The third activity is building a statistical model, which is needed in order to determine the demographic characteristics that best predict that someone has uncontrolled asthma. Statistical models serve to produce a precise formulation of your question so that you can see exactly how you want to use your data, whether it is to estimate a specific parameter or to make a prediction. Statistical models also provide a formal framework in which you can challenge your findings and test your assumptions.

Now that you have estimated the prevalence of uncontrolled asthma among US adults and determined that age, gender, race, body mass index, smoking status, and income are the best predictors of uncontrolled asthma available, you move to the fourth core activity, which is interpreting the results. In reality, interpreting results happens along with model building as well as after you’ve finished building your model, but conceptually they are distinct activities.

Let’s assume you’ve built your final model and so you are moving on to interpreting the findings of your model. When you examine your final predictive model, initially your expectations are matched as age, African American/black race, body mass index, smoking status, and low income are all positively associated with uncontrolled asthma.

However, you notice that female gender is inversely associated with uncontrolled asthma, when your research and discussions with experts indicate that among adults, female gender should be positively associated with uncontrolled asthma. This mismatch between expectations and results leads you to pause and do some exploring to determine if your results are indeed correct and you need to adjust your expectations or if there is a problem with your results rather than your expectations. After some digging, you discover that you had thought that the gender variable was coded 1 for female and 0 for male, but instead the codebook indicates that the gender variable was coded 1 for male and 0 for female. So the interpretation of your results was incorrect, not your expectations. Now that you understand what the coding is for the gender variable, your interpretation of the model results matches your expectations, so you can move on to communicating your findings.

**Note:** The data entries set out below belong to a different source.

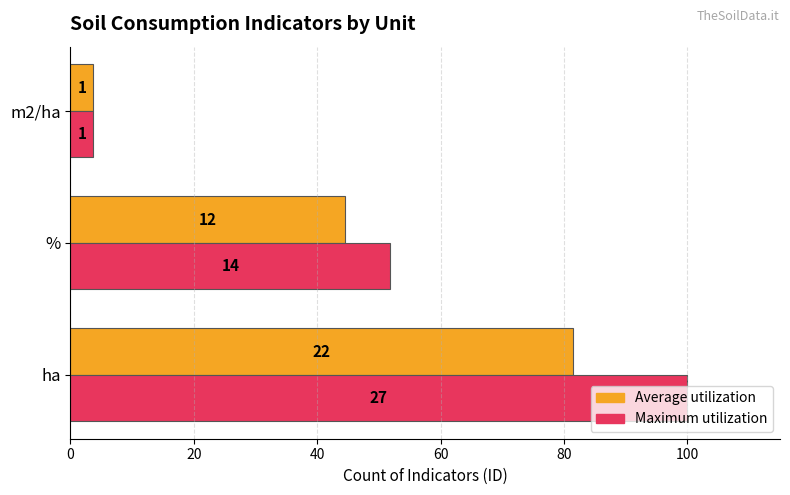

What are all the series names shown in the legend?

Average utilization, Maximum utilization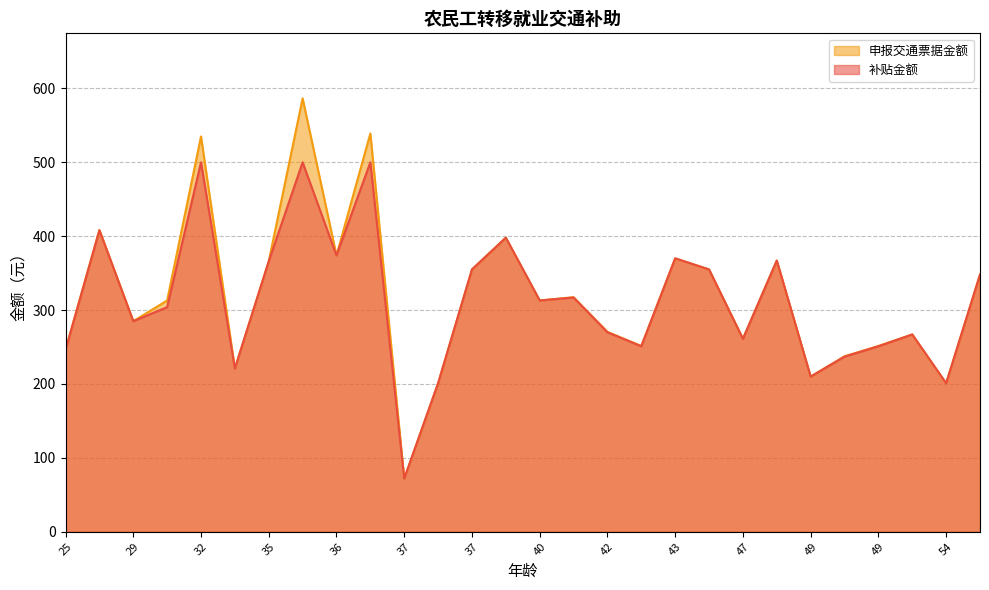

At which label does 补贴金额 reach its peak?

32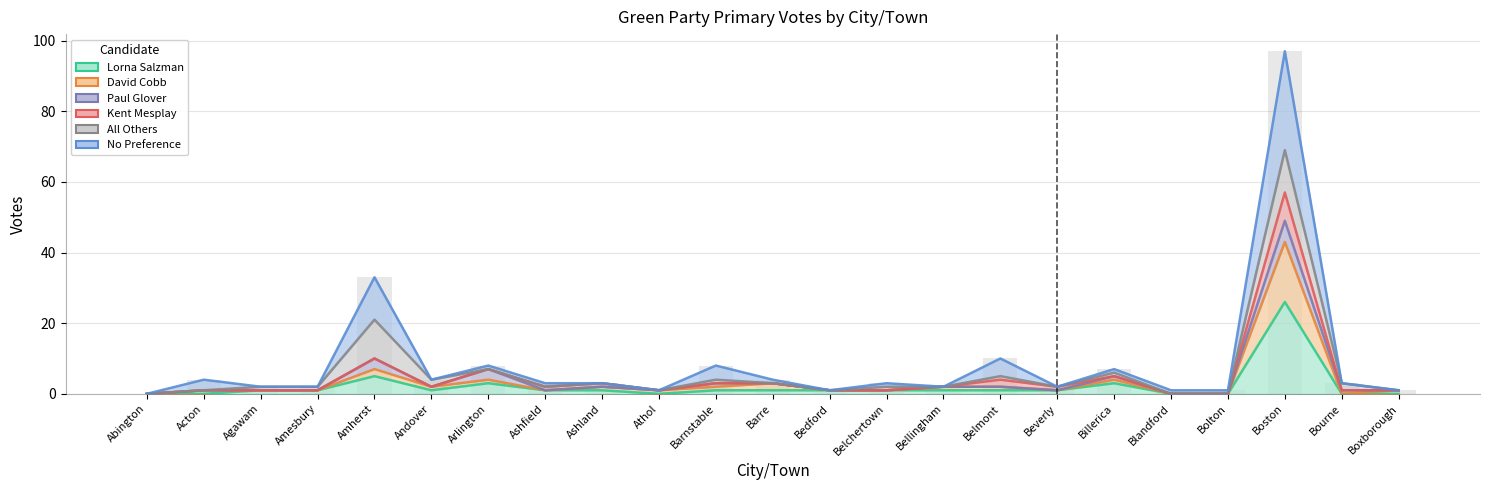

What is the spread (max minus min) of values at Boxborough?

1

Lastly, you communicate your findings, and yes, the epicycle applies to communication as well. For the purposes of this example, let’s assume you’ve put together an informal report that includes a brief summary of your findings. Your expectation is that your report will communicate the information your boss is interested in knowing. You meet with your boss to review the findings and she asks two questions: (1) how recently the data in the dataset were collected and (2) how changing demographic patterns projected to occur in the next 5-10 years would be expected to affect the prevalence of uncontrolled asthma. Although it may be disappointing that your report does not fully meet your boss’s needs, getting feedback is a critical part of doing a data analysis, and in fact, we would argue that a good data analysis requires communication, feedback, and then actions in response to the feedback.

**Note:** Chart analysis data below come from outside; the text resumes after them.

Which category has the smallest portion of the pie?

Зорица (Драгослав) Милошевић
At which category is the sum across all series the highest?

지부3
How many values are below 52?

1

Although you know the answer about the years when the data were collected, you realize you did not include this information in your report, so you revise the report to include it. You also realize that your boss’s question about the effect of changing demographics on the prevalence of uncontrolled asthma is a good one since your company wants to predict the size of the market in the future, so you now have a new data analysis to tackle. You should also feel good that your data analysis brought additional questions to the forefront, as this is one characteristic of a successful data analysis.

In the next chapters, we will make extensive use of this framework to discuss how each activity in the data analysis process needs to be continuously iterated. While executing the three steps may seem tedious at first, eventually, you will get the hang of it and the cycling of the process will occur naturally and subconsciously. Indeed, we would argue that most of the best data analysts don’t even realize they are doing this!